I have been curious about the way search engines crawl the internet. Recently, I revisited materials on this topic covered in my Intro to CS course at McGill. With the spirit of learn by doing, I went to get my hand dirty and made a lightweight search engine that crawls a certain website. You can check it out here.
Some basic information on this search engine: it runs on JRE 7 and Tomcat 7; it is configured to search only within a certain domain; it supports only one-word searching; no database backs it up at this moment. By default, it is configured to crawl links within elleryyang.com, so if you want to find out in which posts did I talk about Azure, simply type computer in the search box, and click search.
The results page will list all the results in order of PageRank. Each result entry contains a keyword, a link and a PageRank value for user’s reference.
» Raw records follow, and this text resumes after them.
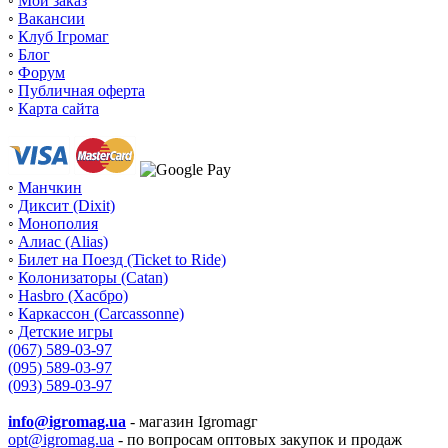
◦
Мой заказ
◦
Вакансии
◦
Клуб Ігромаг
◦
Блог
◦
Форум
◦
Публичная оферта
◦
Карта сайта
◦
Манчкин
◦
Диксит (Dixit)
◦
Монополия
◦
Алиас (Alias)
◦
Билет на Поезд (Ticket to Ride)
◦
Колонизаторы (Catan)
◦
Hasbro (Хасбро)
◦
Каркассон (Carcassonne)
◦
Детские игры
(067) 589-03-97
(095) 589-03-97
(093) 589-03-97
info@igromag.ua
- магазин Igromagг
opt@igromag.ua
- по вопросам оптовых закупок и продаж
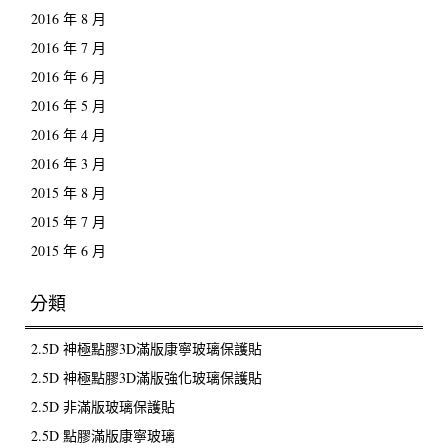
2016 年 8 月
2016 年 7 月
2016 年 6 月
2016 年 5 月
2016 年 4 月
2016 年 3 月
2015 年 8 月
2015 年 7 月
2015 年 6 月
分類
2.5D 神極點膠3D滿版康寧玻璃保護貼
2.5D 神極點膠3D滿版強化玻璃保護貼
2.5D 非滿版玻璃保護貼
2.5D 點膠滿版康寧玻璃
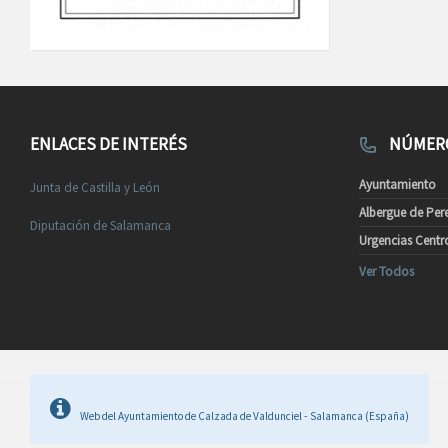
ENLACES DE INTERÉS
NÚMERO
Ayuntamiento
Junta de Castilla y León
Albergue de Per
Diputación de Salamanca
Urgencias Centr
Ver Todos
Web del Ayuntamiento de Calzada de Valdunciel - Salamanca (España)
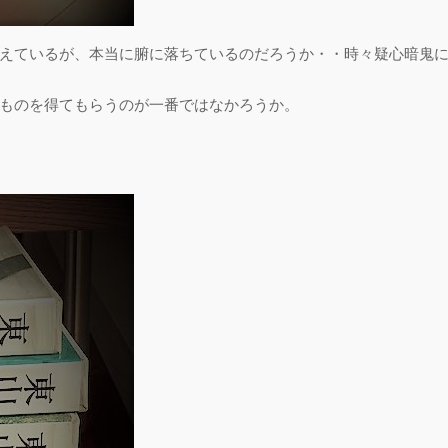
えているが、本当に腑に落ちているのだろうか・・時々疑心暗鬼
ものを得てもらうのが一番ではなかろうか。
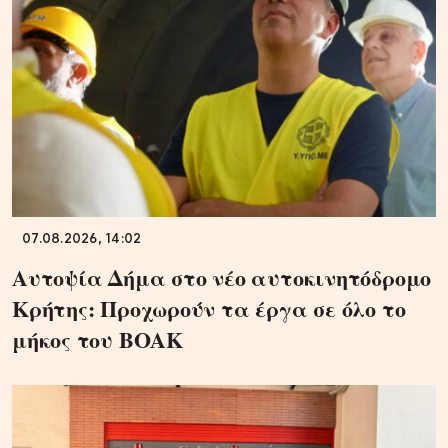
07.08.2026, 14:02
Αυτοψία Δήμα στο νέο αυτοκινητόδρομο
Κρήτης: Προχωρούν τα έργα σε όλο το
μήκος του ΒΟΑΚ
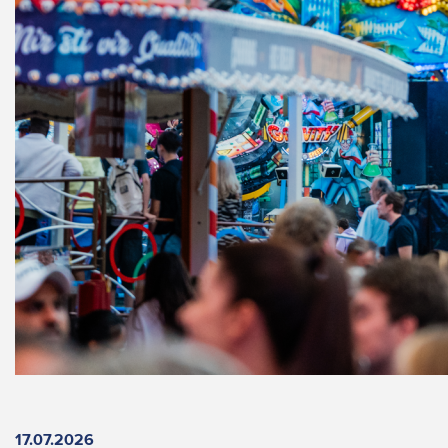
17.07.2026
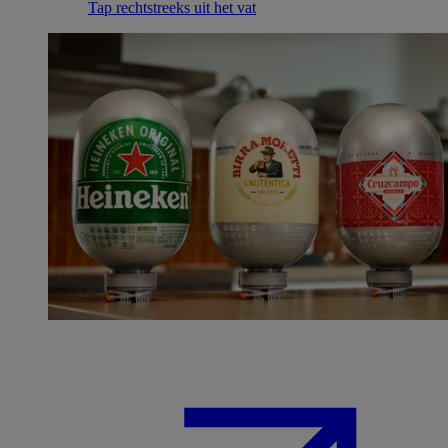
Tap rechtstreeks uit het vat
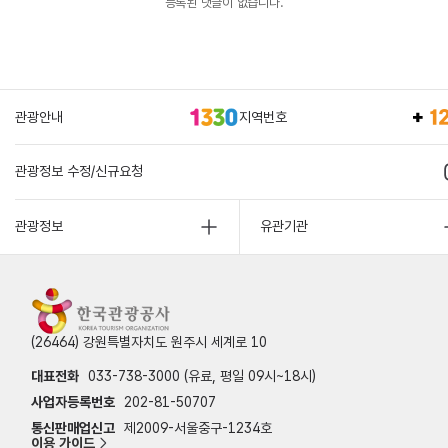
등록된 댓글이 없습니다.
관광안내
지역번호
관광정보 수정/신규요청
관광정보
유관기관
(26464) 강원특별자치도 원주시 세계로 10
대표전화
033-738-3000 (유료, 평일 09시~18시)
사업자등록번호
202-81-50707
통신판매업신고
제2009-서울중구-1234호
이용 가이드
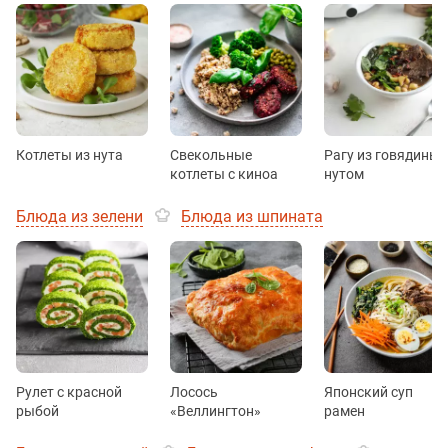
Котлеты из нута
Свекольные
Рагу из говядины 
котлеты с киноа
нутом
Блюда из зелени
Блюда из шпината
Рулет с красной
Лосось
Японский суп
рыбой
«Веллингтон»
рамен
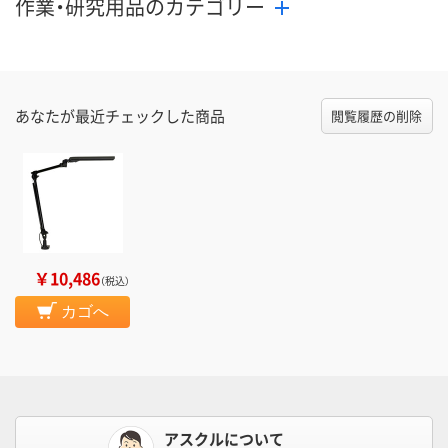
作業・研究用品のカテゴリー
あなたが最近チェックした商品
閲覧履歴の削除
￥10,486
（税込）
カゴへ
アスクルについて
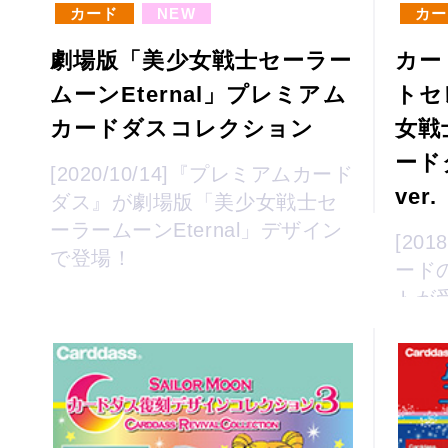
カード
NEW
カー
劇場版「美少女戦士セーラー
カー
ムーンEternal」プレミアム
トセ
カードダスコレクション
女戦
ード
[2020/10/14]『プレミアムカード
ver.
ダス』が劇場版「美少女戦士セ
ーラームーンEternal」デザイン
[20
で登場！
ード
トが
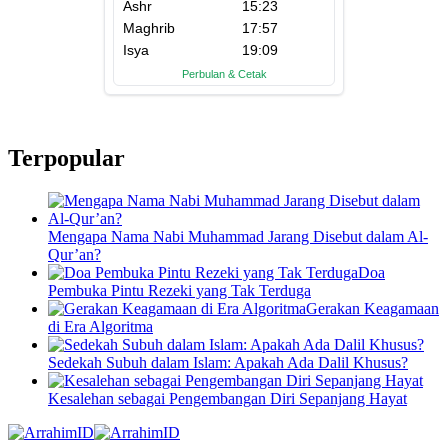
Terpopular
Mengapa Nama Nabi Muhammad Jarang Disebut dalam Al-
Qur’an?
Doa
Pembuka Pintu Rezeki yang Tak Terduga
Gerakan Keagamaan
di Era Algoritma
Sedekah Subuh dalam Islam: Apakah Ada Dalil Khusus?
Kesalehan sebagai Pengembangan Diri Sepanjang Hayat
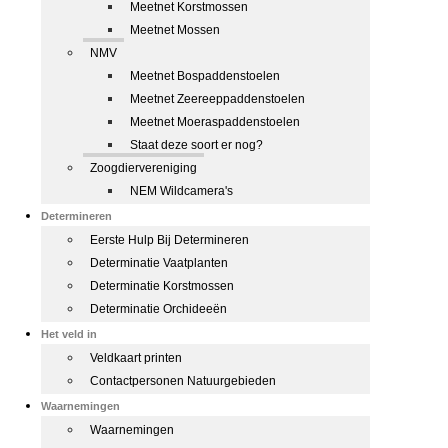
Meetnet Korstmossen
Meetnet Mossen
NMV
Meetnet Bospaddenstoelen
Meetnet Zeereeppaddenstoelen
Meetnet Moeraspaddenstoelen
Staat deze soort er nog?
Zoogdiervereniging
NEM Wildcamera's
Determineren
Eerste Hulp Bij Determineren
Determinatie Vaatplanten
Determinatie Korstmossen
Determinatie Orchideeën
Het veld in
Veldkaart printen
Contactpersonen Natuurgebieden
Waarnemingen
Waarnemingen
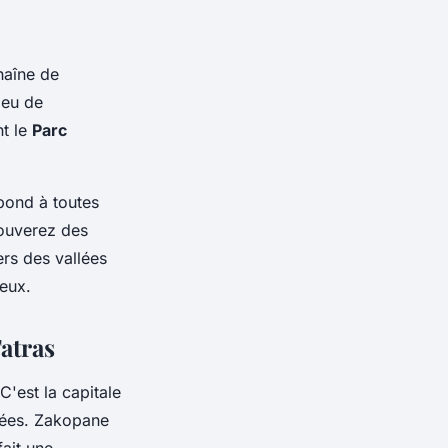
chaîne de
ieu de
nt le
Parc
pond à toutes
rouverez des
ers des vallées
neux.
atras
 C'est la capitale
nnées. Zakopane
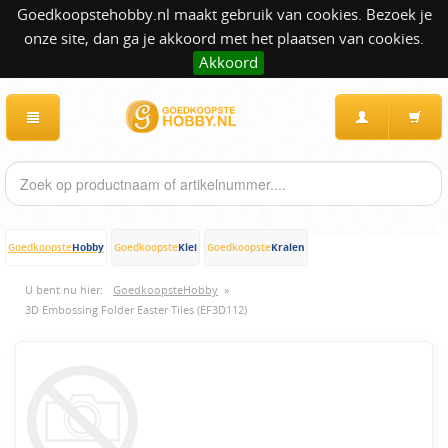
Goedkoopstehobby.nl maakt gebruik van cookies. Bezoek je
onze site, dan ga je akkoord met het plaatsen van cookies.
Akkoord
Hobby
Klei
Kralen
Goedkoopste
Goedkoopste
Goedkoopste
U bent nu hier:
GoedkoopsteHobby
»
3D Embossing Folder Easter Tiles (EF3D112)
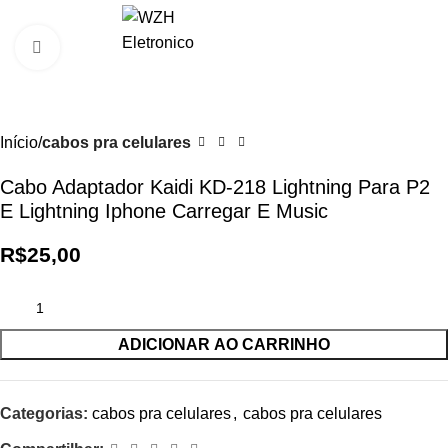
0
R$
0,0
Clique para ampliar
Início
cabos pra celulares
Cabo Adaptador Kaidi KD-218 Lightning Para P2
E Lightning Iphone Carregar E Music
R$
25,00
ADICIONAR AO CARRINHO
Categorias:
cabos pra celulares
,
cabos pra celulares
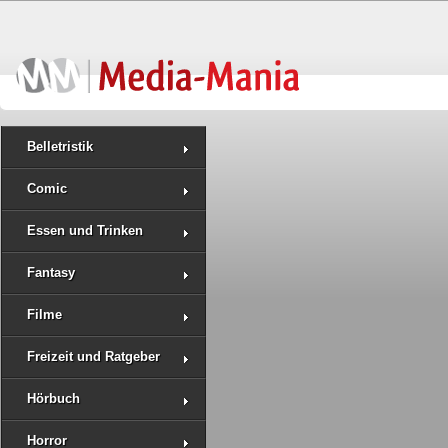
Belletristik
Comic
Essen und Trinken
Fantasy
Filme
Freizeit und Ratgeber
Hörbuch
Horror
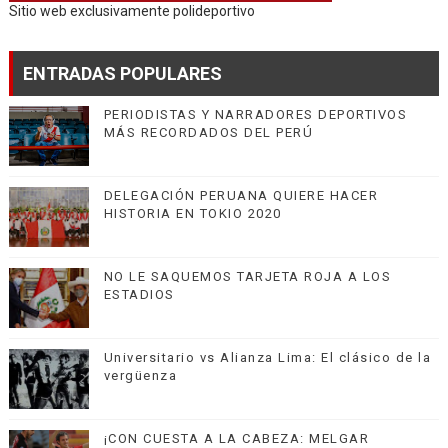
Sitio web exclusivamente polideportivo
ENTRADAS POPULARES
PERIODISTAS Y NARRADORES DEPORTIVOS
MÁS RECORDADOS DEL PERÚ
DELEGACIÓN PERUANA QUIERE HACER
HISTORIA EN TOKIO 2020
NO LE SAQUEMOS TARJETA ROJA A LOS
ESTADIOS
Universitario vs Alianza Lima: El clásico de la
vergüenza
¡CON CUESTA A LA CABEZA: MELGAR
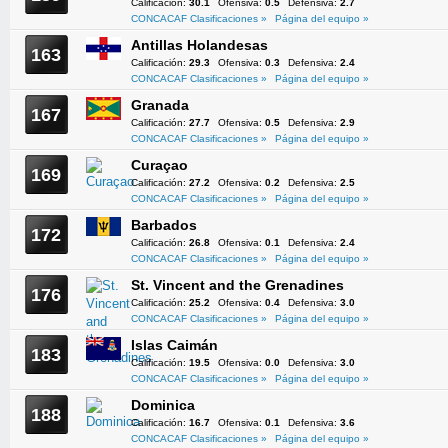
Calificación:
30.1
Ofensiva:
0.5
Defensiva:
2.7
CONCACAF Clasificaciones »
Página del equipo »
Antillas Holandesas
163
Calificación:
29.3
Ofensiva:
0.3
Defensiva:
2.4
CONCACAF Clasificaciones »
Página del equipo »
Granada
167
Calificación:
27.7
Ofensiva:
0.5
Defensiva:
2.9
CONCACAF Clasificaciones »
Página del equipo »
Curaçao
169
Calificación:
27.2
Ofensiva:
0.2
Defensiva:
2.5
CONCACAF Clasificaciones »
Página del equipo »
Barbados
172
Calificación:
26.8
Ofensiva:
0.1
Defensiva:
2.4
CONCACAF Clasificaciones »
Página del equipo »
St. Vincent and the Grenadines
176
Calificación:
25.2
Ofensiva:
0.4
Defensiva:
3.0
CONCACAF Clasificaciones »
Página del equipo »
Islas Caimán
183
Calificación:
19.5
Ofensiva:
0.0
Defensiva:
3.0
CONCACAF Clasificaciones »
Página del equipo »
Dominica
188
Calificación:
16.7
Ofensiva:
0.1
Defensiva:
3.6
CONCACAF Clasificaciones »
Página del equipo »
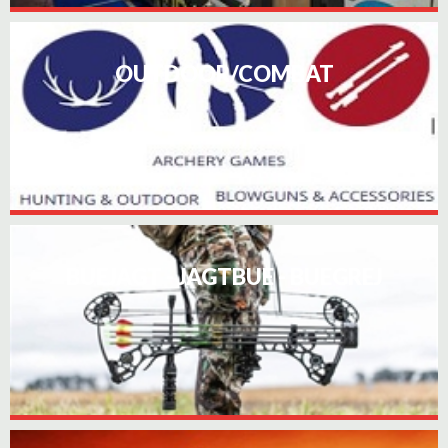
OUTDOOR/COMBAT
BUEJAGT - JAGTBUE - BUEGREJ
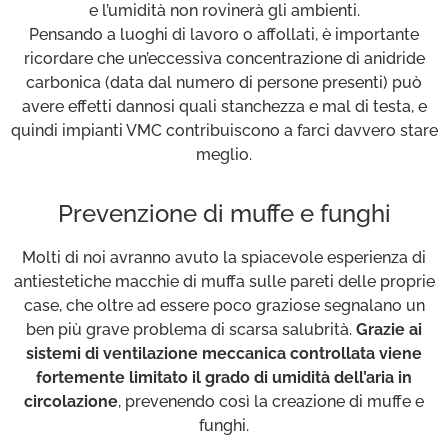
e l’umidità non rovinerà gli ambienti.
Pensando a luoghi di lavoro o affollati, è importante
ricordare che un’eccessiva concentrazione di anidride
carbonica (data dal numero di persone presenti) può
avere effetti dannosi quali stanchezza e mal di testa, e
quindi impianti VMC contribuiscono a farci davvero stare
meglio.
Prevenzione di muffe e funghi
Molti di noi avranno avuto la spiacevole esperienza di
antiestetiche macchie di muffa sulle pareti delle proprie
case, che oltre ad essere poco graziose segnalano un
ben più grave problema di scarsa salubrità.
Grazie ai
sistemi di ventilazione meccanica controllata viene
fortemente limitato il grado di umidità dell’aria in
circolazione
, prevenendo così la creazione di muffe e
funghi.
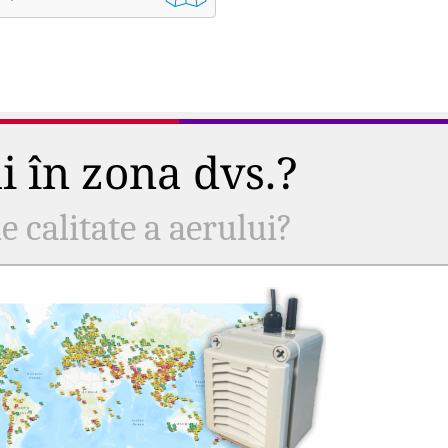
ui în zona dvs.?
e calitate a aerului?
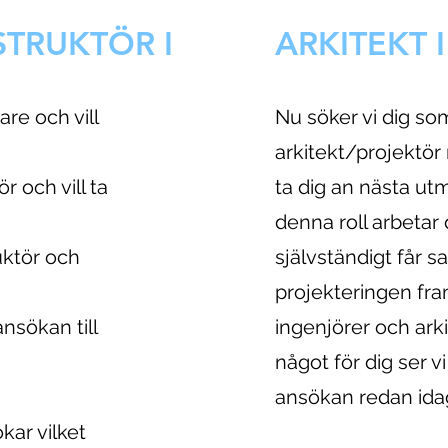
TRUKTÖR I
ARKITEKT 
re och vill
Nu söker vi dig som
arkitekt/projektör 
 och vill ta
ta dig an nästa ut
denna roll arbetar 
uktör och
självständigt får 
projekteringen fra
nsökan till
ingenjörer och ark
något för dig ser v
ansökan redan ida
kar vilket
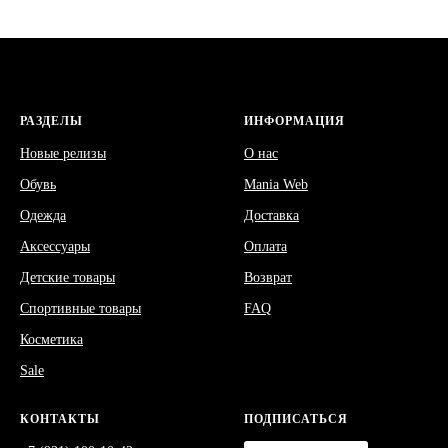
РАЗДЕЛЫ
ИНФОРМАЦИЯ
Новые релизы
О нас
Обувь
Mania Web
Одежда
Доставка
Аксессуары
Оплата
Детские товары
Возврат
Спортивные товары
FAQ
Косметика
Sale
КОНТАКТЫ
ПОДПИСАТЬСЯ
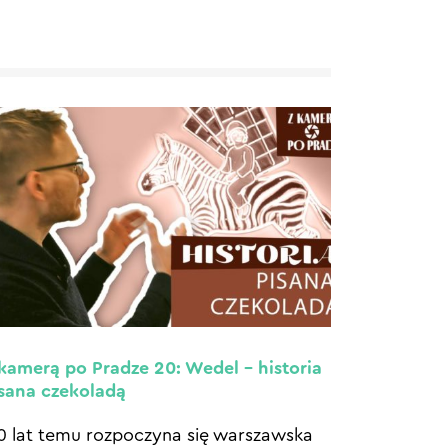
kamerą po Pradze 20: Wedel – historia
sana czekoladą
0 lat temu rozpoczyna się warszawska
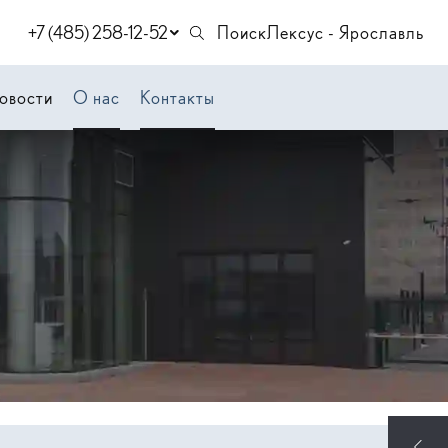
+7 (485) 258-12-52
Поиск
Лексус - Ярославль
овости
О нас
Контакты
Results are restrained in domain elleryyang.com: external links such as my LinkedIn will not be crawled even though they are indeed detected by my spider.
In order to configure the spider to crawl a different site, I go to crawl-reset.jsp and put a new site and a starting point, as well as my admin key in there. If you would like to test the spider, feel free to request an admin key. Here I will crawl my McGill SOCS homepage.
The spider will now crawl all links within domain cs.mcgill.ca/~yyang121 from cs.mcgill.ca/~yyang121. If the crawl is successful, the search engine will be updated to search in cs.mcgill.ca/~yyang121 domain, and I will get a successful message.
Now if I do a query on some keyword, the result links will be from cs.mcgill.ca/~yyang121.